● **EXERCISE OBJECTIVE**
In the data that follows, each entry is to be restated exactly.

● **MATERIALS PROVIDED**
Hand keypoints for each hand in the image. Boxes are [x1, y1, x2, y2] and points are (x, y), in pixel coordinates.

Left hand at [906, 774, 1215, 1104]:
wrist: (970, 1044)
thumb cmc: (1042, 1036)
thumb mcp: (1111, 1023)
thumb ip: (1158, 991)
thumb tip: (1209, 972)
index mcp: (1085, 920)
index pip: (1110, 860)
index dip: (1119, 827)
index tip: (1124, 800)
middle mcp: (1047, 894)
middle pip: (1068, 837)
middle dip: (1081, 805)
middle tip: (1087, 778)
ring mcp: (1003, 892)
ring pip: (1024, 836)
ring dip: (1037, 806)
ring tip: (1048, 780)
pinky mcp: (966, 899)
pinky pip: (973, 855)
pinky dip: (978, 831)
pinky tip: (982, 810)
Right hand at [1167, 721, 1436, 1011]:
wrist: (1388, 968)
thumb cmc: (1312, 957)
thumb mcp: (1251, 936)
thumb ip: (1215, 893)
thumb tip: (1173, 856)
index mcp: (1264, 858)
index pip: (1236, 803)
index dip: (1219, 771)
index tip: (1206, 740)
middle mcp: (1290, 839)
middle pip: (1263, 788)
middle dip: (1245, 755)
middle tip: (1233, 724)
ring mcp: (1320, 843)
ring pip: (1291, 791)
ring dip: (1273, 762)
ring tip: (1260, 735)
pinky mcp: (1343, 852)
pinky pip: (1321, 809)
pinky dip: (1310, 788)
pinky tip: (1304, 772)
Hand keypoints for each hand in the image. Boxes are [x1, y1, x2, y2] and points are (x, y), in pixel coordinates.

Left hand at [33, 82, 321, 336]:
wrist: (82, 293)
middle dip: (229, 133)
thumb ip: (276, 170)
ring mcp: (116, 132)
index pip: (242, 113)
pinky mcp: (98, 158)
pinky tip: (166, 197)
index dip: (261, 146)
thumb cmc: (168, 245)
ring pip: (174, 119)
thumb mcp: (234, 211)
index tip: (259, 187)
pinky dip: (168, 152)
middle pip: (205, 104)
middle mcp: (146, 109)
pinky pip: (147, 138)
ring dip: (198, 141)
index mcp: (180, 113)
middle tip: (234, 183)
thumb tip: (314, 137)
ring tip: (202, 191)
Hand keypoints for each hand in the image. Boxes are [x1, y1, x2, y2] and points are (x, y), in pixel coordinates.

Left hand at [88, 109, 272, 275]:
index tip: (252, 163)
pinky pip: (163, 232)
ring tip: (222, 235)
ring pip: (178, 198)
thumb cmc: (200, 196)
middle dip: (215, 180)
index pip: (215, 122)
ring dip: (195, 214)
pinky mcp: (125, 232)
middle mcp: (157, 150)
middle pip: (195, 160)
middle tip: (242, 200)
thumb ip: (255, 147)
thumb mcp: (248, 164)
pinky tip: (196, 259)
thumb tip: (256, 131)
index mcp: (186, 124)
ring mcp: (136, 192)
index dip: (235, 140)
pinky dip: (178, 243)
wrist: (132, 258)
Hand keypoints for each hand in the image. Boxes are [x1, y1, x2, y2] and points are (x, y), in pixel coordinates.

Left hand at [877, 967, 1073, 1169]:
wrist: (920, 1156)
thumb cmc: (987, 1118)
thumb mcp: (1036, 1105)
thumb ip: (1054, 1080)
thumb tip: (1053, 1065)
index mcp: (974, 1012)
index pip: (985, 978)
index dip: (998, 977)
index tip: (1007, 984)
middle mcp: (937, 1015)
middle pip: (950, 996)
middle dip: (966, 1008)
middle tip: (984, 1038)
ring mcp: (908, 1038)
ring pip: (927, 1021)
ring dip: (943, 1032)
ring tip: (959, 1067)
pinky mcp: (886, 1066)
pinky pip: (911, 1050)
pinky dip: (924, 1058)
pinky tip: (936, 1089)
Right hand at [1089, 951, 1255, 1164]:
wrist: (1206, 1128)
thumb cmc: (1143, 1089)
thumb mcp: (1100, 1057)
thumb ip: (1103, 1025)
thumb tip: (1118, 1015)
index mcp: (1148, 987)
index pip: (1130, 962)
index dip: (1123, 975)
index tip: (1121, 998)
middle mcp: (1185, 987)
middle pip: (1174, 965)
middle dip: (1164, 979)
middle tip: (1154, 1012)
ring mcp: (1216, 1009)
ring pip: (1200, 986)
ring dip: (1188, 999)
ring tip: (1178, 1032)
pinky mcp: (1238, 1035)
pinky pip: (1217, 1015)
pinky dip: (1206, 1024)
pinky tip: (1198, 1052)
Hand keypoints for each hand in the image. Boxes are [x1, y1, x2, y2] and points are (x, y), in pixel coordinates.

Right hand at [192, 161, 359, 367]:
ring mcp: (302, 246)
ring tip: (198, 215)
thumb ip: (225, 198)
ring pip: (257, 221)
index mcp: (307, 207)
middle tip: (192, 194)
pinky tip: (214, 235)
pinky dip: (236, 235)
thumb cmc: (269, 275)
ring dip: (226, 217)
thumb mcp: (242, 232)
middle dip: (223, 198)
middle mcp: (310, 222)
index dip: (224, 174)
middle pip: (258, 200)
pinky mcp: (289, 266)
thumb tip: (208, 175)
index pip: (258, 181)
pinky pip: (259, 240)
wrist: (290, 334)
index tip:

● **RESULT FOR THIS TASK**
Hand keypoints for each hand in the image. Boxes are [x1, y1, x2, y2] and points are (x, y), in pixel coordinates.

Left hand at [906, 774, 1215, 1104]:
wrist: (970, 1044)
thumb cmc: (1042, 1036)
thumb mcp: (1111, 1023)
thumb ip: (1158, 991)
thumb tip: (1209, 972)
index mcp: (1085, 920)
index pip: (1110, 860)
index dip: (1119, 827)
index tip: (1124, 800)
middle mcp: (1047, 894)
middle pip: (1068, 837)
middle dip: (1081, 805)
middle tip: (1087, 778)
ring mcp: (1003, 892)
ring pip: (1024, 836)
ring dip: (1037, 806)
ring tip: (1048, 780)
pinky mcp: (966, 899)
pinky pip: (973, 855)
pinky dip: (978, 831)
pinky tip: (982, 810)
Right hand at [1167, 721, 1436, 1011]:
wrist: (1388, 968)
thumb cmc: (1312, 957)
thumb mcp: (1251, 936)
thumb ip: (1215, 893)
thumb tip: (1173, 856)
index mcp: (1264, 858)
index pip: (1236, 803)
index dip: (1219, 771)
index tip: (1206, 740)
middle mcp: (1290, 839)
middle pip: (1263, 788)
middle dip: (1245, 755)
middle tip: (1233, 724)
ring mcp: (1320, 843)
ring pip: (1291, 791)
ring dip: (1273, 762)
ring tip: (1260, 735)
pinky mcp: (1343, 852)
pinky pip: (1321, 809)
pinky dip: (1310, 788)
pinky tip: (1304, 772)
Hand keypoints for each hand in the image. Boxes are [x1, y1, x2, y2] and points are (x, y), in pixel coordinates.

Left hand at [33, 82, 321, 336]:
wrist: (82, 293)
middle dip: (229, 133)
thumb ip: (276, 170)
ring mcp: (116, 132)
index pip: (242, 113)
pinky mcp: (98, 158)
pinky tip: (166, 197)
index dip: (261, 146)
thumb cmc: (168, 245)
ring pip: (174, 119)
thumb mcp: (234, 211)
index tip: (259, 187)
pinky dip: (168, 152)
middle pip: (205, 104)
middle mcp: (146, 109)
pinky pip: (147, 138)
ring dip: (198, 141)
index mcp: (180, 113)
middle tip: (234, 183)
thumb tip: (314, 137)
ring tip: (202, 191)
Hand keypoints for each hand in the image. Boxes are [x1, y1, x2, y2] and points are (x, y), in pixel coordinates.

Left hand at [88, 109, 272, 275]:
index tip: (252, 163)
pinky pip: (163, 232)
ring tip: (222, 235)
ring pip: (178, 198)
thumb cmc: (200, 196)
middle dip: (215, 180)
index pip: (215, 122)
ring dip: (195, 214)
pinky mcp: (125, 232)
middle mcp: (157, 150)
middle pip: (195, 160)
middle tip: (242, 200)
thumb ip: (255, 147)
thumb mcp: (248, 164)
pinky tip: (196, 259)
thumb tip: (256, 131)
index mcp: (186, 124)
ring mcp: (136, 192)
index dip: (235, 140)
pinky dip: (178, 243)
wrist: (132, 258)
Hand keypoints for each hand in the image. Boxes are [x1, y1, x2, y2] and points are (x, y), in pixel coordinates.

Left hand at [877, 967, 1073, 1169]:
wrist: (920, 1156)
thumb cmc: (987, 1118)
thumb mcp: (1036, 1105)
thumb ip: (1054, 1080)
thumb tip: (1053, 1065)
index mcp: (974, 1012)
index pip: (985, 978)
index dip: (998, 977)
index tip: (1007, 984)
middle mcp: (937, 1015)
middle pip: (950, 996)
middle dip: (966, 1008)
middle tip: (984, 1038)
ring mcp: (908, 1038)
ring pip: (927, 1021)
ring dip: (943, 1032)
ring tip: (959, 1067)
pinky mcp: (886, 1066)
pinky pip: (911, 1050)
pinky dip: (924, 1058)
pinky tip: (936, 1089)
Right hand at [1089, 951, 1255, 1164]:
wrist: (1206, 1128)
thumb cmc: (1143, 1089)
thumb mcp: (1100, 1057)
thumb ip: (1103, 1025)
thumb tip: (1118, 1015)
index mcp: (1148, 987)
index pip: (1130, 962)
index dip: (1123, 975)
index tip: (1121, 998)
middle mcp: (1185, 987)
middle pip: (1174, 965)
middle dip: (1164, 979)
middle tip: (1154, 1012)
ring mcp: (1216, 1009)
ring pip: (1200, 986)
ring dip: (1188, 999)
ring tip: (1178, 1032)
pinky mcp: (1238, 1035)
pinky pip: (1217, 1015)
pinky dip: (1206, 1024)
pinky tip: (1198, 1052)
Hand keypoints for each hand in the image. Boxes are [x1, y1, x2, y2] and points are (x, y), in pixel coordinates.

Right hand at [192, 161, 359, 367]:
ring mcp: (302, 246)
ring tip: (198, 215)
thumb ip: (225, 198)
ring pip: (257, 221)
index mcp: (307, 207)
middle tip: (192, 194)
pinky tip: (214, 235)
pinky dip: (236, 235)
thumb cmc: (269, 275)
ring dip: (226, 217)
thumb mcp: (242, 232)
middle dip: (223, 198)
middle mcp: (310, 222)
index dip: (224, 174)
middle pip: (258, 200)
pinky mcp: (289, 266)
thumb tip: (208, 175)
index pip: (258, 181)
pinky pip: (259, 240)
wrist: (290, 334)
index tip:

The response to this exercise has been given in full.